Let $\{ f_\alpha (x) \}_{\alpha \in I }$ a family of continuous functions from $[a,b]$ to $\Bbb{R}$ ($ a<b $). Now we know because $[a,b]$ is compact then every $f_\alpha$ is uniformly continuous and every $f_\alpha $ has maximum and minimum.
My questions are :
Let $f(x) = \sup \{ f_\alpha (x) \} _{\alpha \in I }$ for $x \in [a,b] $ , is $f$ uniformly continuous ?
Let $f(x) = \inf\{ f_\alpha (x) \} _{\alpha \in I }$ for $x \in [a,b] $ , is $f$ uniformly continuous ?
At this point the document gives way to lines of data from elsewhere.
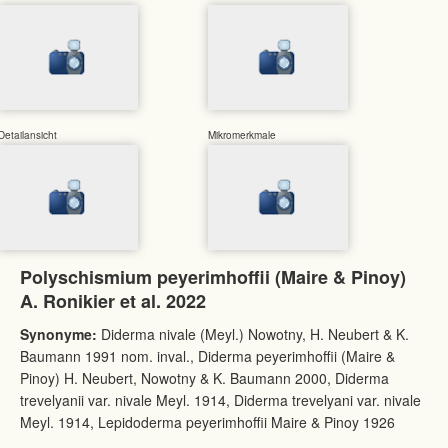
Detailansicht
Mikromerkmale
Polyschismium peyerimhoffii (Maire & Pinoy)
A. Ronikier et al. 2022
Synonyme:
Diderma nivale (Meyl.) Nowotny, H. Neubert & K.
Baumann 1991 nom. inval., Diderma peyerimhoffii (Maire &
Pinoy) H. Neubert, Nowotny & K. Baumann 2000, Diderma
trevelyanii var. nivale Meyl. 1914, Diderma trevelyani var. nivale
Meyl. 1914, Lepidoderma peyerimhoffii Maire & Pinoy 1926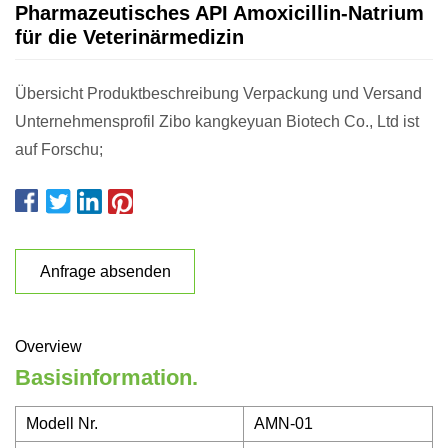
Pharmazeutisches API Amoxicillin-Natrium
für die Veterinärmedizin
Übersicht Produktbeschreibung Verpackung und Versand
Unternehmensprofil Zibo kangkeyuan Biotech Co., Ltd ist
auf Forschu;
Anfrage absenden
Overview
Basisinformation.
Modell Nr.
AMN-01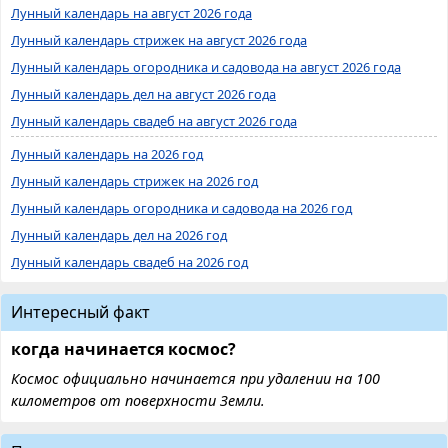
Лунный календарь на август 2026 года
Лунный календарь стрижек на август 2026 года
Лунный календарь огородника и садовода на август 2026 года
Лунный календарь дел на август 2026 года
Лунный календарь свадеб на август 2026 года
Лунный календарь на 2026 год
Лунный календарь стрижек на 2026 год
Лунный календарь огородника и садовода на 2026 год
Лунный календарь дел на 2026 год
Лунный календарь свадеб на 2026 год
Интересный факт
когда начинается космос?
Космос официально начинается при удалении на 100
километров от поверхности Земли.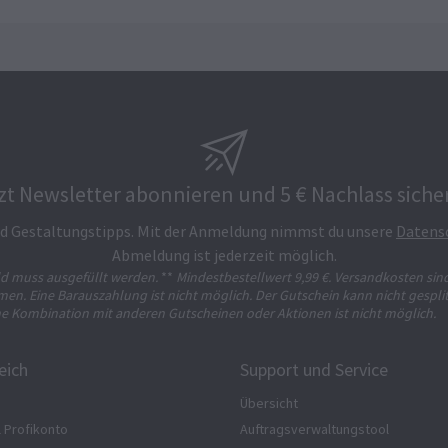
zt Newsletter abonnieren und 5 € Nachlass siche
und Gestaltungstipps. Mit der Anmeldung nimmst du unsere
Datens
Abmeldung ist jederzeit möglich.
ld muss ausgefüllt werden.
**
Mindestbestellwert 9,99 €. Versandkosten sin
n. Eine Barauszahlung ist nicht möglich. Der Gutschein kann nicht gesplit
ne Kombination mit anderen Gutscheinen oder Aktionen ist nicht möglich.
eich
Support und Service
Übersicht
l Profikonto
Auftragsverwaltungstool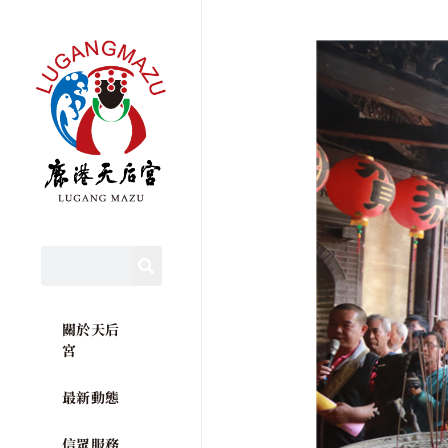
關於天后
宮
最新動態
信眾服務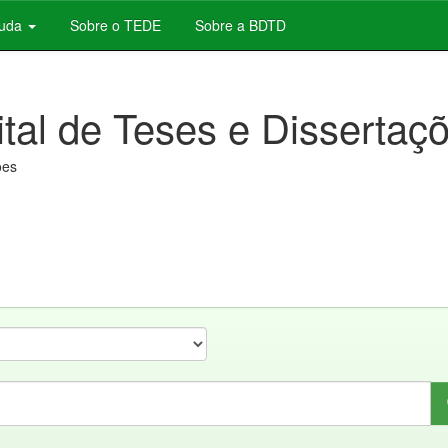
juda
Sobre o TEDE
Sobre a BDTD
ital de Teses e Dissertaç
ões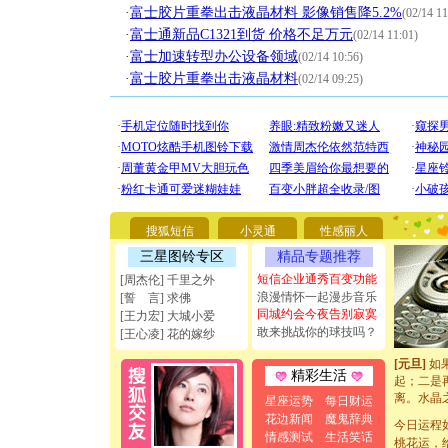
·
富士胶片重拳出击液晶材料 影像销售降5.2%
(02/14 11
·
富士通新品C1321到货 价格不足万元
(02/14 11:01)
·
富士加速转型办公设备领域
(02/14 10:56)
·
富士胶片重拳出击液晶材料
(02/14 09:25)
[圣诞节]
你太多，
要平安！
[圣诞节]
搜狐短信
小灵通
性感丽人
能正大光明
天都要快
三星图铃专区
精品专题推荐
[圣诞节]
短信企业通秀百变功能
[周杰伦] 千里之外
如意,快乐
浪漫情怀一起漫步音乐
[誓 言] 求佛
[元旦]
看
同城约会今夜告别寂寞
[王力宏] 大城小爱
断电。爱
敢来挑战你的球技吗？
[王心凌] 花的嫁纱
你是我专
[元旦]
如
起；二是
精彩生活
离。水晶
星座运势
每日财运
[元旦]
当
花边新闻
魔鬼辞典
泣，这痛
今日运程
情感测试
生活笑话
卖了。水
桃花运，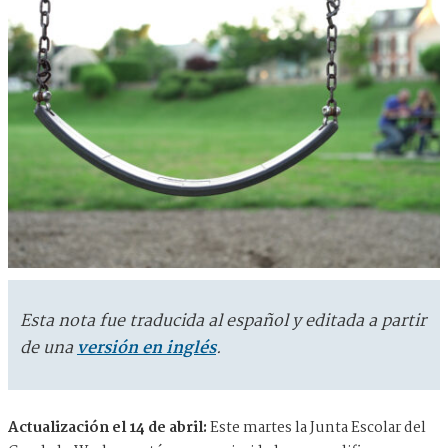
Esta nota fue traducida al español y editada a partir
de una
versión en inglés
.
Actualización el 14 de abril:
Este martes la Junta Escolar del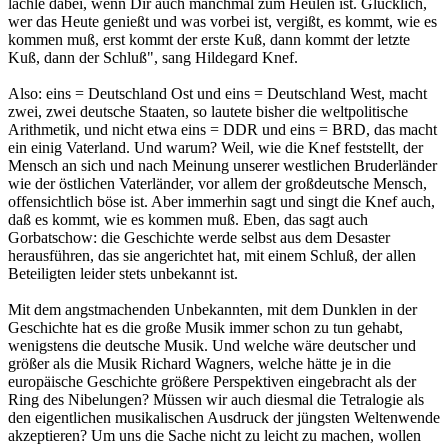
lächle dabei, wenn Dir auch manchmal zum Heulen ist. Glücklich,
wer das Heute genießt und was vorbei ist, vergißt, es kommt, wie es
kommen muß, erst kommt der erste Kuß, dann kommt der letzte
Kuß, dann der Schluß", sang Hildegard Knef.
Also: eins = Deutschland Ost und eins = Deutschland West, macht
zwei, zwei deutsche Staaten, so lautete bisher die weltpolitische
Arithmetik, und nicht etwa eins = DDR und eins = BRD, das macht
ein einig Vaterland. Und warum? Weil, wie die Knef feststellt, der
Mensch an sich und nach Meinung unserer westlichen Bruderländer
wie der östlichen Vaterländer, vor allem der großdeutsche Mensch,
offensichtlich böse ist. Aber immerhin sagt und singt die Knef auch,
daß es kommt, wie es kommen muß. Eben, das sagt auch
Gorbatschow: die Geschichte werde selbst aus dem Desaster
herausführen, das sie angerichtet hat, mit einem Schluß, der allen
Beteiligten leider stets unbekannt ist.
Mit dem angstmachenden Unbekannten, mit dem Dunklen in der
Geschichte hat es die große Musik immer schon zu tun gehabt,
wenigstens die deutsche Musik. Und welche wäre deutscher und
größer als die Musik Richard Wagners, welche hätte je in die
europäische Geschichte größere Perspektiven eingebracht als der
Ring des Nibelungen? Müssen wir auch diesmal die Tetralogie als
den eigentlichen musikalischen Ausdruck der jüngsten Weltenwende
akzeptieren? Um uns die Sache nicht zu leicht zu machen, wollen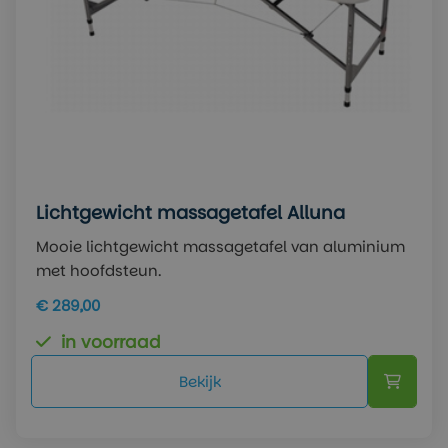
Lichtgewicht massagetafel Alluna
Mooie lichtgewicht massagetafel van aluminium
met hoofdsteun.
€ 289,00
in voorraad
Bekijk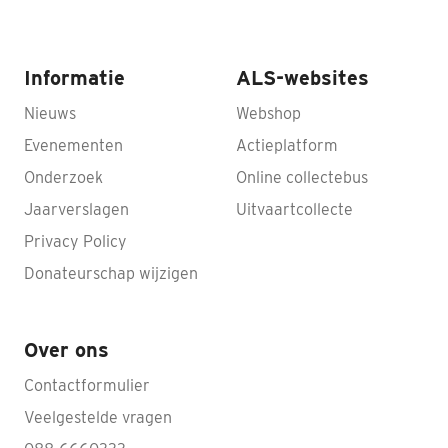
Informatie
ALS-websites
Nieuws
Webshop
Evenementen
Actieplatform
Onderzoek
Online collectebus
Jaarverslagen
Uitvaartcollecte
Privacy Policy
Donateurschap wijzigen
Over ons
Contactformulier
Veelgestelde vragen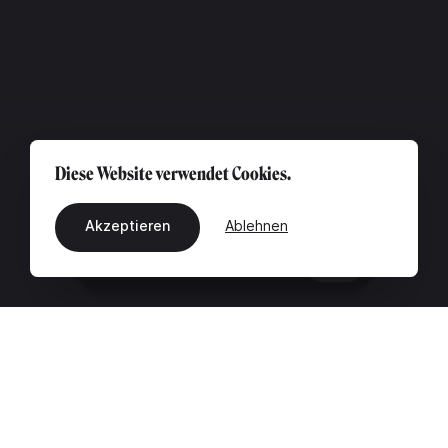
Diese Website verwendet Cookies.
Akzeptieren
Ablehnen
DE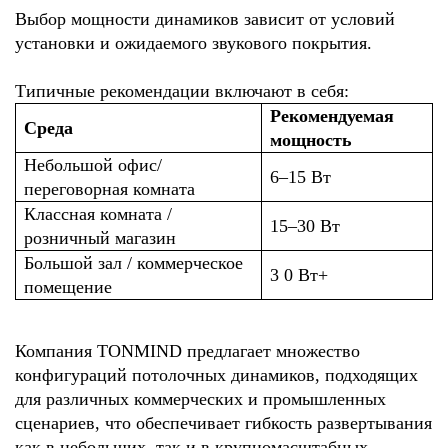
Выбор мощности динамиков зависит от условий
установки и ожидаемого звукового покрытия.
Типичные рекомендации включают в себя:
Рекомендуемая
Среда
мощность
Небольшой офис/
6–15 Вт
переговорная комната
Классная комната /
15–30 Вт
розничный магазин
Большой зал / коммерческое
3
0 Вт+
помещение
Компания TONMIND предлагает множество
конфигураций потолочных динамиков, подходящих
для различных коммерческих и промышленных
сценариев, что обеспечивает гибкость развертывания
как в небольших, так и в крупномасштабных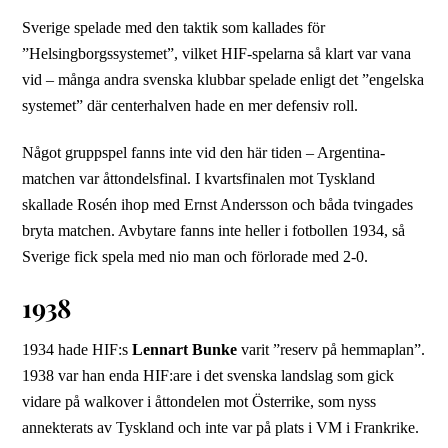
Sverige spelade med den taktik som kallades för
”Helsingborgssystemet”, vilket HIF-spelarna så klart var vana
vid – många andra svenska klubbar spelade enligt det ”engelska
systemet” där centerhalven hade en mer defensiv roll.
Något gruppspel fanns inte vid den här tiden – Argentina-
matchen var åttondelsfinal. I kvartsfinalen mot Tyskland
skallade Rosén ihop med Ernst Andersson och båda tvingades
bryta matchen. Avbytare fanns inte heller i fotbollen 1934, så
Sverige fick spela med nio man och förlorade med 2-0.
1938
1934 hade HIF:s
Lennart Bunke
varit ”reserv på hemmaplan”.
1938 var han enda HIF:are i det svenska landslag som gick
vidare på walkover i åttondelen mot Österrike, som nyss
annekterats av Tyskland och inte var på plats i VM i Frankrike.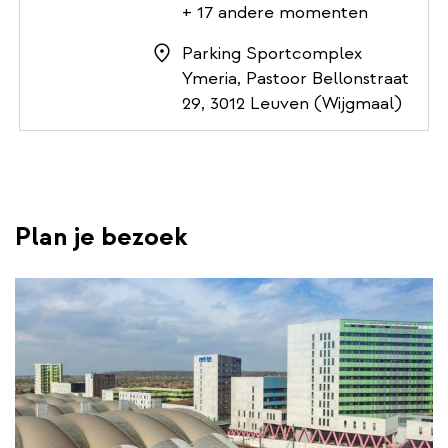
+ 17 andere momenten
Parking Sportcomplex
Ymeria, Pastoor Bellonstraat
29, 3012 Leuven (Wijgmaal)
Plan je bezoek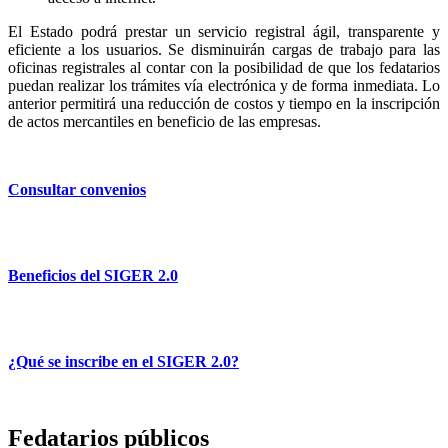
El Estado podrá prestar un servicio registral ágil, transparente y
eficiente a los usuarios. Se disminuirán cargas de trabajo para las
oficinas registrales al contar con la posibilidad de que los fedatarios
puedan realizar los trámites vía electrónica y de forma inmediata. Lo
anterior permitirá una reducción de costos y tiempo en la inscripción
de actos mercantiles en beneficio de las empresas.
Consultar convenios
Beneficios del SIGER 2.0
¿Qué se inscribe en el SIGER 2.0?
Fedatarios públicos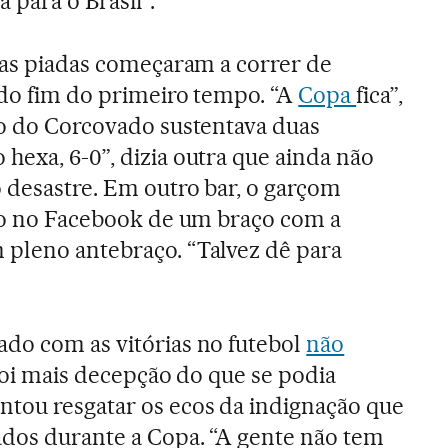
para o Brasil”.
, as piadas começaram a correr de
 do fim do primeiro tempo. “A
Copa
fica”,
to do Corcovado sustentava duas
hexa, 6-0”, dizia outra que ainda não
 desastre. Em outro bar, o garçom
oto no Facebook de um braço com a
 pleno antebraço. “Talvez dê para
do com as vitórias no futebol
não
1 foi mais decepção do que se podia
ntou resgatar os ecos da indignação que
ados durante a Copa. “A gente não tem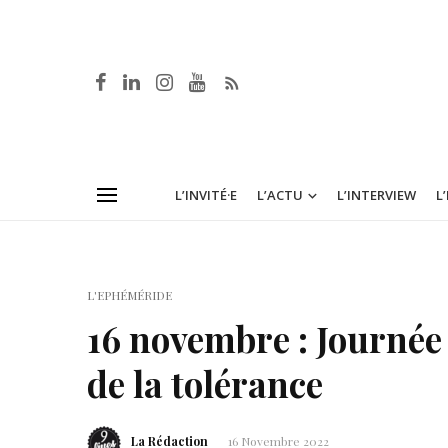
L’INVITÉ·E
L’ACTU
L’INTERVIEW
L
L'EPHÉMÉRIDE
16 novembre : Journée
de la tolérance
La Rédaction
16 Novembre 2022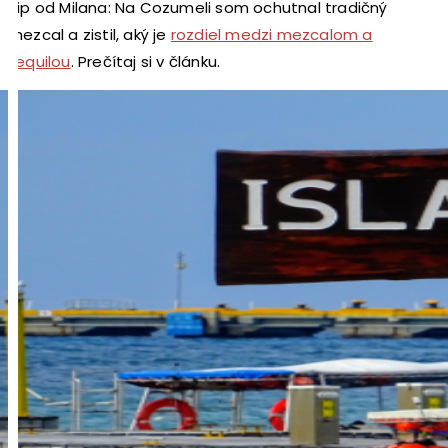
Tip od Milana: Na Cozumeli som ochutnal tradičný
mezcal a zistil, aký je
rozdiel medzi mezcalom a
tequilou
. Prečítaj si v článku.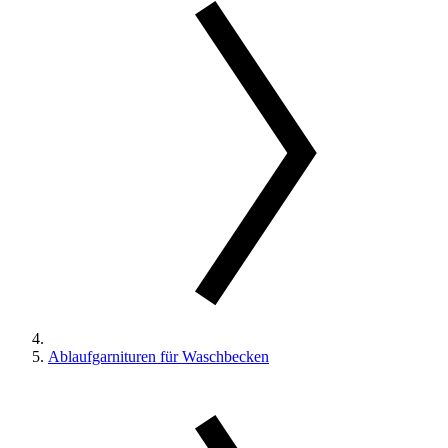
Ablaufgarnituren für Waschbecken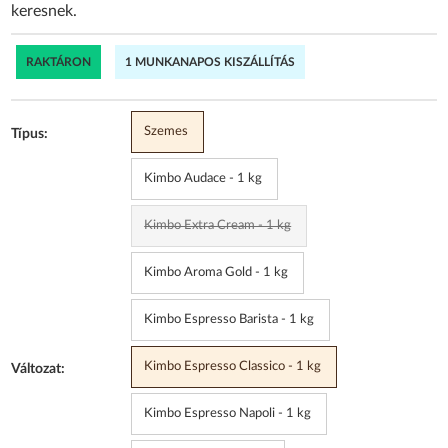
keresnek.
RAKTÁRON
1 MUNKANAPOS KISZÁLLÍTÁS
Szemes
Típus:
Kimbo Audace - 1 kg
Kimbo Extra Cream - 1 kg
Kimbo Aroma Gold - 1 kg
Kimbo Espresso Barista - 1 kg
Kimbo Espresso Classico - 1 kg
Változat:
Kimbo Espresso Napoli - 1 kg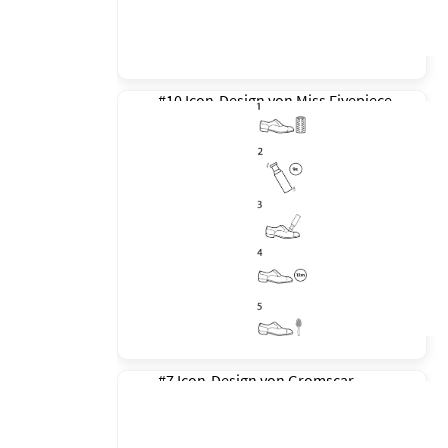
#10 Icon-Design von
Miss Fivepiece
#7 Icon-Design von
Gromscar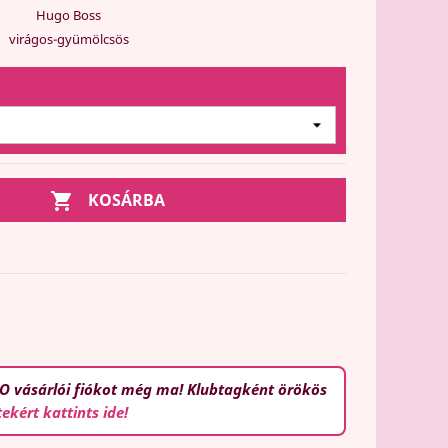
Hugo Boss
virágos-gyümölcsös

KOSÁRBA
O vásárlói fiókot még ma! Klubtagként örökös
tekért kattints ide!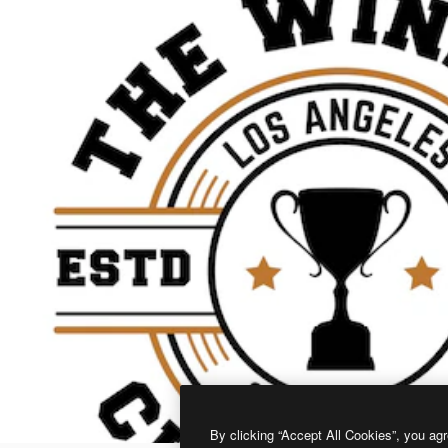
By clicking “Accept All Cookies”, you agr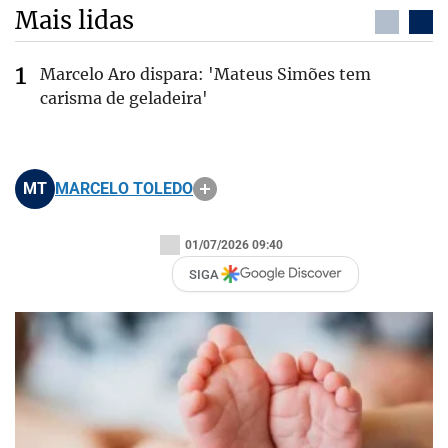
Mais lidas
Marcelo Aro dispara: 'Mateus Simões tem
carisma de geladeira'
MT
MARCELO TOLEDO
01/07/2026 09:40
SIGA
In the special case where we have $ k(x) = \max \{ f(x), g(x) \}$ and $u(x) = \min \{ f(x), g(x) \}$, then we know $k(x)$ and $u(x)$ are continuous functions and because $[a,b]$ is compact then $k(x)$ and $u(x)$ are uniformly continuous.
This is wrong in general.
Define $$f_n : [0,1] \to [0,1] \qquad f_n(x) = \begin{cases} nx & 0≤x<\frac{1}{n}\\ 1 & \frac{1}{n}≤x<1-\frac{1}{n}\\ n-nx & 1-\frac{1}{n} ≤ x ≤ 1 \end{cases} $$
Here is a picture for $n=5$ :
Then $f_n$ is uniformly continuous since it is continuous on a compact set. But $$f(x) = \sup\{f_n(x) \mid n ≥ 1\} = \begin{cases} 1 & 0<x<1\\ 0 & x=0,x=1\\ \end{cases}$$ is not even continuous.
You can find similar examples for the $\inf$. (Actually the result has no meaning in general, see for instance $f_n(x)=n$ since $\sup f_n = +\infty$ is not a real-valued function).